Skip spaces - REPZ SCASB


I'm trying to parse command line arguments in assembly program and I want to skip leading spaces. From what I know and what is confirmed in web (e.g. http://faydoc.tripod.com/cpu/repz.htm), simply REPE SCASB or REPZ SCASB should do the trick. But it doesn't. Instead of stopping at first non-space character, it stops at the next one (as proved by debugging with Turbo Debugger). This pattern reoccurs all the time - no difference if there is one or fifty spaces, the ES:DI always points to the byte following the first non-space character. I need this expression to work correctly in order to use the counter in CX for validation purposes.

I use MASM (ML.EXE) compiler under DosBox on Ubuntu 12.04.

.287
dane1 segment

dane1 ends

code1 segment

start1:

;   ******** CODE ********

; Init stack
mov sp, offset wstosu
mov ax, seg wstosu
mov ss, ax


; transcription start       ==========

mov cs:[paramsAddress], es
xor cx, cx
mov cl, byte ptr es:[0080h]     ; number of characters from command line

cmp cx, 0
je error

mov al, ' '
mov di, 0081h       ; beginning of actual console input

cld

repe scasb          ; skip spaces

; here es:di should point to the first 
    ; non-space character (or end of input) 
cmp cx, 0
je error

Solution

  • You're seeing the correct behavior.
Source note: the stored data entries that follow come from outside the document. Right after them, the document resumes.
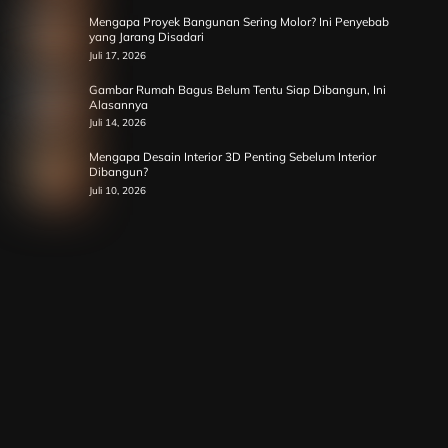
Mengapa Proyek Bangunan Sering Molor? Ini Penyebab
yang Jarang Disadari
Juli 17, 2026
Gambar Rumah Bagus Belum Tentu Siap Dibangun, Ini
Alasannya
Juli 14, 2026
Mengapa Desain Interior 3D Penting Sebelum Interior
Dibangun?
Juli 10, 2026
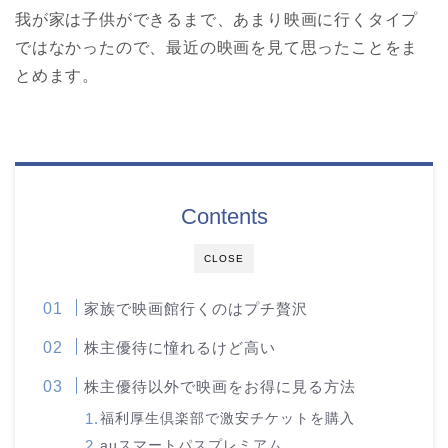
我が家は子供ができるまで、あまり映画に行くタイプ
ではなかったので、最近の映画を見て思ったことをま
とめます。
Contents
CLOSE
家族で映画館行くのはプチ贅沢
株主優待に憧れるけど高い
株主優待以外で映画をお得に見る方法
福利厚生倶楽部で激安チケットを購入
auスマートパスプレミアム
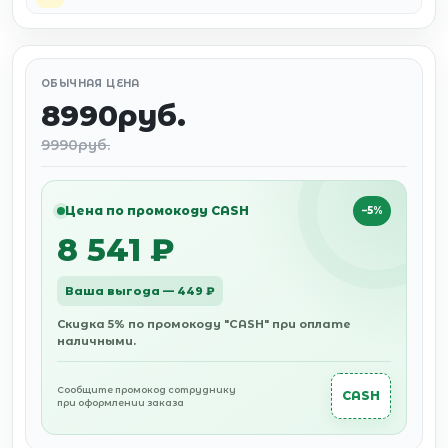
ОБЫЧНАЯ ЦЕНА
8990руб.
9990руб.
Цена по промокоду CASH
−5%
8 541 ₽
Ваша выгода — 449 ₽
Скидка 5% по промокоду "CASH" при оплате
наличными.
Сообщите промокод сотруднику
CASH
при оформлении заказа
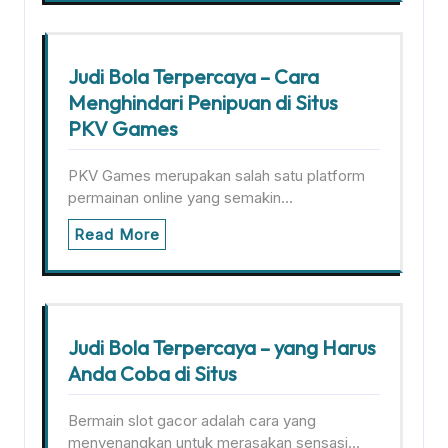
Judi Bola Terpercaya – Cara
Menghindari Penipuan di Situs
PKV Games
PKV Games merupakan salah satu platform
permainan online yang semakin…
Read More
Judi Bola Terpercaya – yang Harus
Anda Coba di Situs
Bermain slot gacor adalah cara yang
menyenangkan untuk merasakan sensasi…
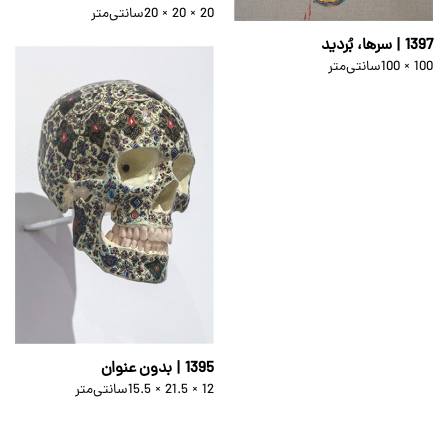
20 × 20 × 20
سانتی‌متر
1397 | سرها، بُردید
100 × 100
سانتی‌متر
1395 | بدون عنوان
15.5 × 21.5 × 12
سانتی‌متر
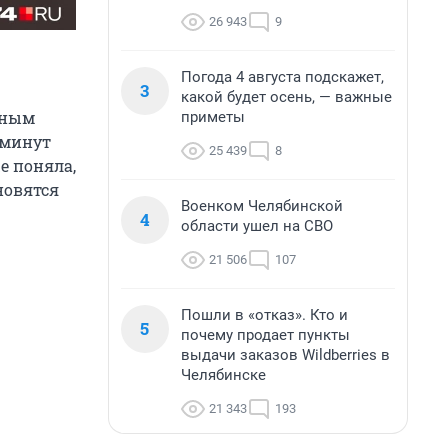
26 943
9
Погода 4 августа подскажет,
3
какой будет осень, — важные
нным
приметы
 минут
25 439
8
е поняла,
ановятся
Военком Челябинской
4
области ушел на СВО
21 506
107
Пошли в «отказ». Кто и
5
почему продает пункты
выдачи заказов Wildberries в
Челябинске
21 343
193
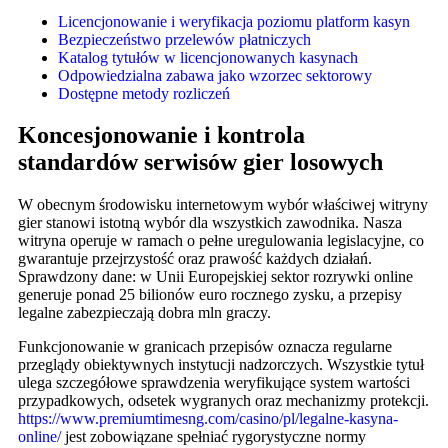
Licencjonowanie i weryfikacja poziomu platform kasyn
Bezpieczeństwo przelewów płatniczych
Katalog tytułów w licencjonowanych kasynach
Odpowiedzialna zabawa jako wzorzec sektorowy
Dostępne metody rozliczeń
Koncesjonowanie i kontrola
standardów serwisów gier losowych
W obecnym środowisku internetowym wybór właściwej witryny
gier stanowi istotną wybór dla wszystkich zawodnika. Nasza
witryna operuje w ramach o pełne uregulowania legislacyjne, co
gwarantuje przejrzystość oraz prawość każdych działań.
Sprawdzony dane: w Unii Europejskiej sektor rozrywki online
generuje ponad 25 bilionów euro rocznego zysku, a przepisy
legalne zabezpieczają dobra mln graczy.
Funkcjonowanie w granicach przepisów oznacza regularne
przeglądy obiektywnych instytucji nadzorczych. Wszystkie tytuł
ulega szczegółowe sprawdzenia weryfikujące system wartości
przypadkowych, odsetek wygranych oraz mechanizmy protekcji.
https://www.premiumtimesng.com/casino/pl/legalne-kasyna-
online/
jest zobowiązane spełniać rygorystyczne normy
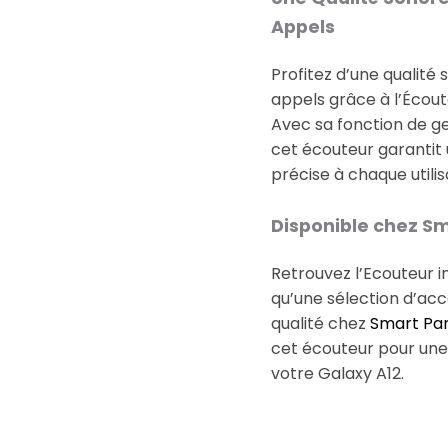
Appels
Profitez d’une qualité
appels grâce à l’Écou
Avec sa fonction de ge
cet écouteur garantit
précise à chaque utilis
Disponible chez Sm
Retrouvez l’Ecouteur 
qu’une sélection d’ac
qualité chez
Smart Par
cet écouteur pour une
votre Galaxy A12.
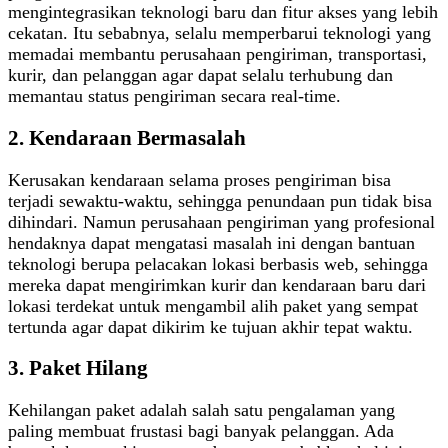
mengintegrasikan teknologi baru dan fitur akses yang lebih
cekatan. Itu sebabnya, selalu memperbarui teknologi yang
memadai membantu perusahaan pengiriman, transportasi,
kurir, dan pelanggan agar dapat selalu terhubung dan
memantau status pengiriman secara real-time.
2. Kendaraan Bermasalah
Kerusakan kendaraan selama proses pengiriman bisa
terjadi sewaktu-waktu, sehingga penundaan pun tidak bisa
dihindari. Namun perusahaan pengiriman yang profesional
hendaknya dapat mengatasi masalah ini dengan bantuan
teknologi berupa pelacakan lokasi berbasis web, sehingga
mereka dapat mengirimkan kurir dan kendaraan baru dari
lokasi terdekat untuk mengambil alih paket yang sempat
tertunda agar dapat dikirim ke tujuan akhir tepat waktu.
3. Paket Hilang
Kehilangan paket adalah salah satu pengalaman yang
paling membuat frustasi bagi banyak pelanggan. Ada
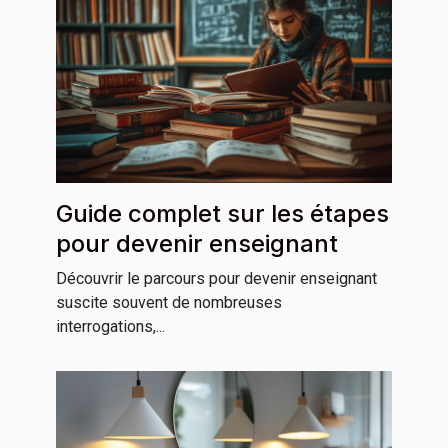
Guide complet sur les étapes
pour devenir enseignant
Découvrir le parcours pour devenir enseignant
suscite souvent de nombreuses
interrogations,...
The scasb instruction sets the condition codes with the current di contents and increments di (or decrements based on the DF). The repe prefix is like a "do ... while" loop around the scasb. It tests the condition codes and repeats as long as the condition succeeds (and also the decremented cx register is non-zero). So when the first character past the leading spaces is scanned, the test fails and repetition stops, but the di register has already been incremented to the next character. You'll just need to account for that in your code, most simply by decrementing di.

    As others have said, in modern x86 versions (as in less than 25 years old or so), there are no advantages to the string instructions except the tiny one of sometimes smaller code.